**THE PROBLEM**
Write out the records word for word from their first line through the line containing "13: (530, 724)", including both ends and leaving out the pictures.

**EXCERPTED DATA**
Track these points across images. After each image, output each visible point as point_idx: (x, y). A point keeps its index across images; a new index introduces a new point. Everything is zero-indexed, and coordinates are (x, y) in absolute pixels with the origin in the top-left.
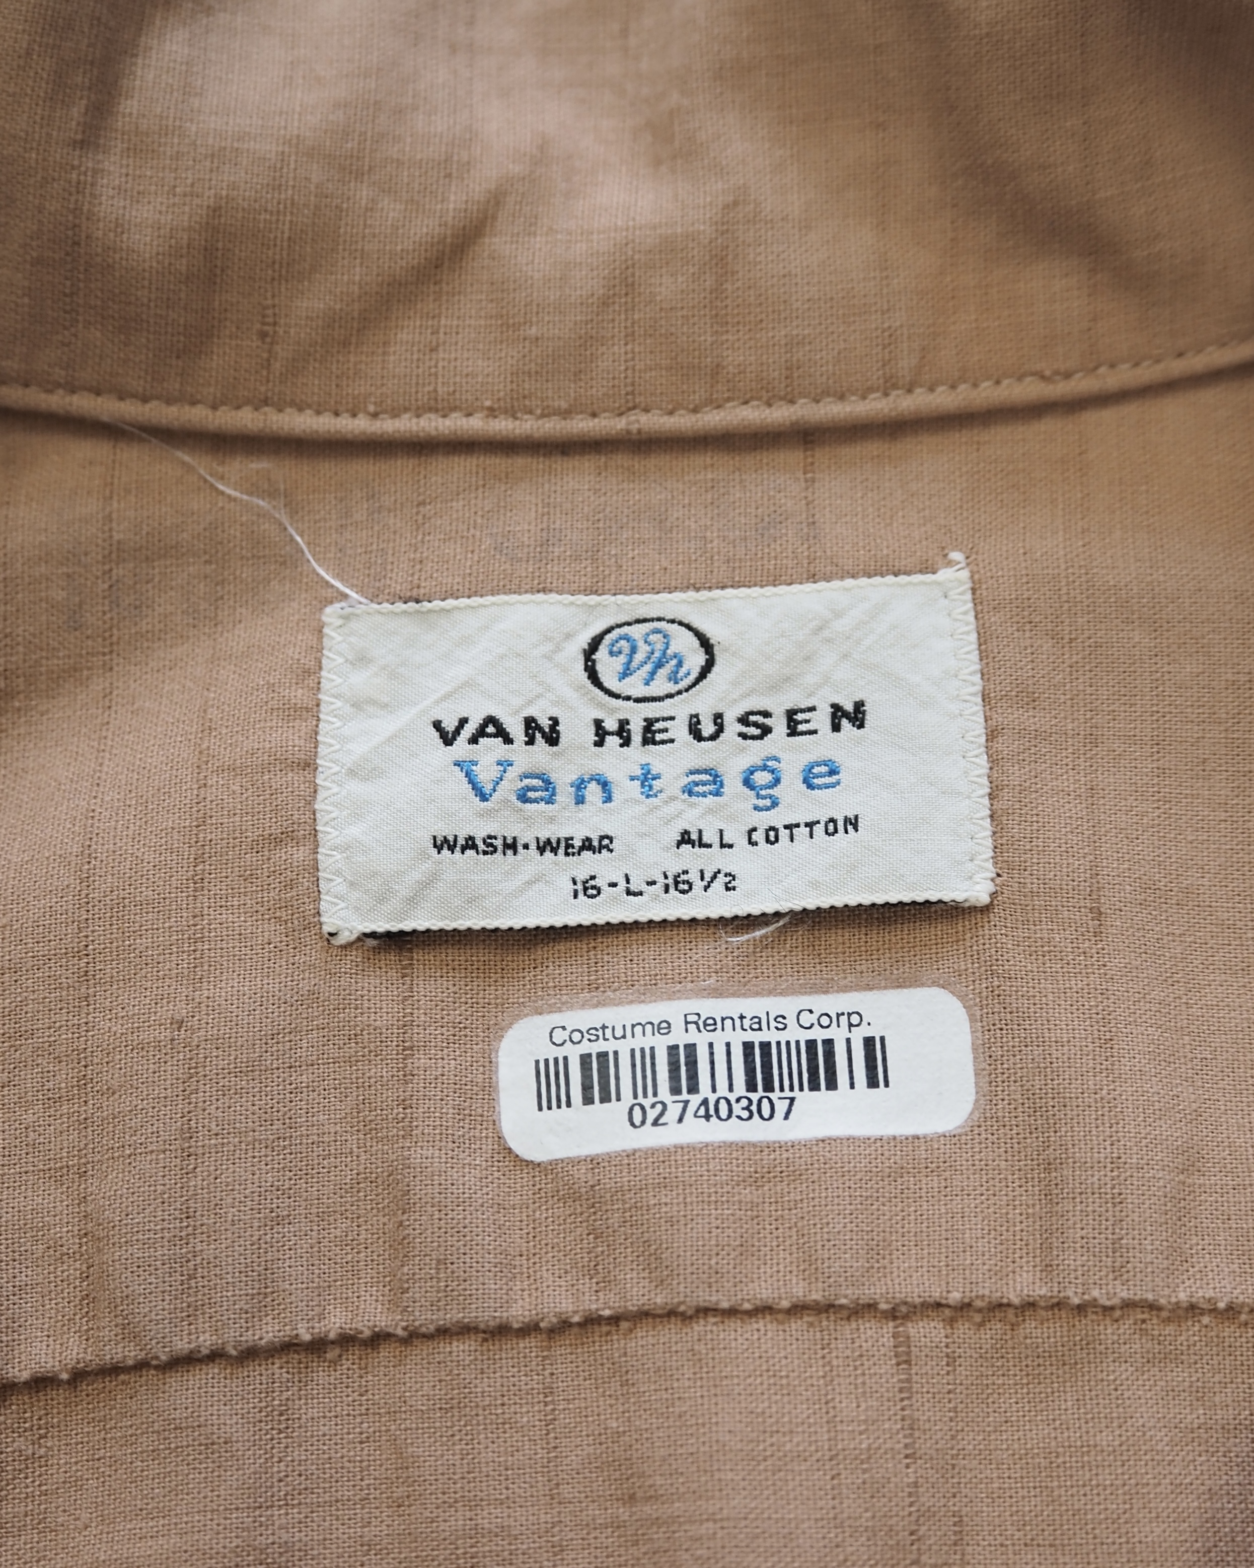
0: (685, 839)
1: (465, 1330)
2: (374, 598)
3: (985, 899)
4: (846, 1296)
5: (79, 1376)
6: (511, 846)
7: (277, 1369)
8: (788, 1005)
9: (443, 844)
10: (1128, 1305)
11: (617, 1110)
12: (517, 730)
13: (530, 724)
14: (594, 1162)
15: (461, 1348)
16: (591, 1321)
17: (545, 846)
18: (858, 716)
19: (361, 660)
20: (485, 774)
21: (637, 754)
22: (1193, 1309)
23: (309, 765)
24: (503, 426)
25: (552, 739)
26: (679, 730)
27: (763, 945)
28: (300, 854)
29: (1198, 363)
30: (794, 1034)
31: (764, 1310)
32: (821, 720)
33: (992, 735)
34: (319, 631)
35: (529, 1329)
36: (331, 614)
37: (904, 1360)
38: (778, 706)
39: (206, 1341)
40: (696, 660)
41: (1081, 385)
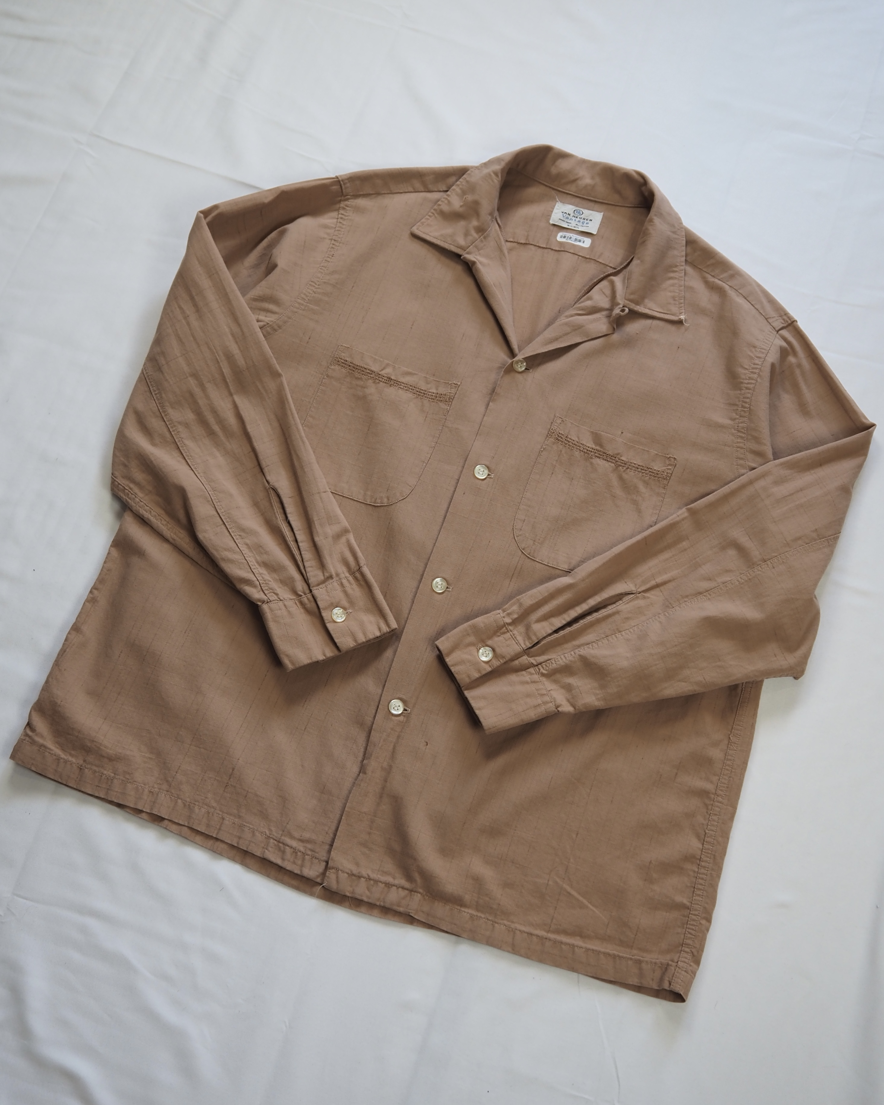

**RESPONSE TO THE TASK**
Track these points across images. After each image, output each visible point as point_idx: (x, y). A point keeps its index across images; a new index introduces a new point. Everything is zero-indexed, and coordinates are (x, y) in absolute pixels with the origin in the top-left.
0: (685, 839)
1: (465, 1330)
2: (374, 598)
3: (985, 899)
4: (846, 1296)
5: (79, 1376)
6: (511, 846)
7: (277, 1369)
8: (788, 1005)
9: (443, 844)
10: (1128, 1305)
11: (617, 1110)
12: (517, 730)
13: (530, 724)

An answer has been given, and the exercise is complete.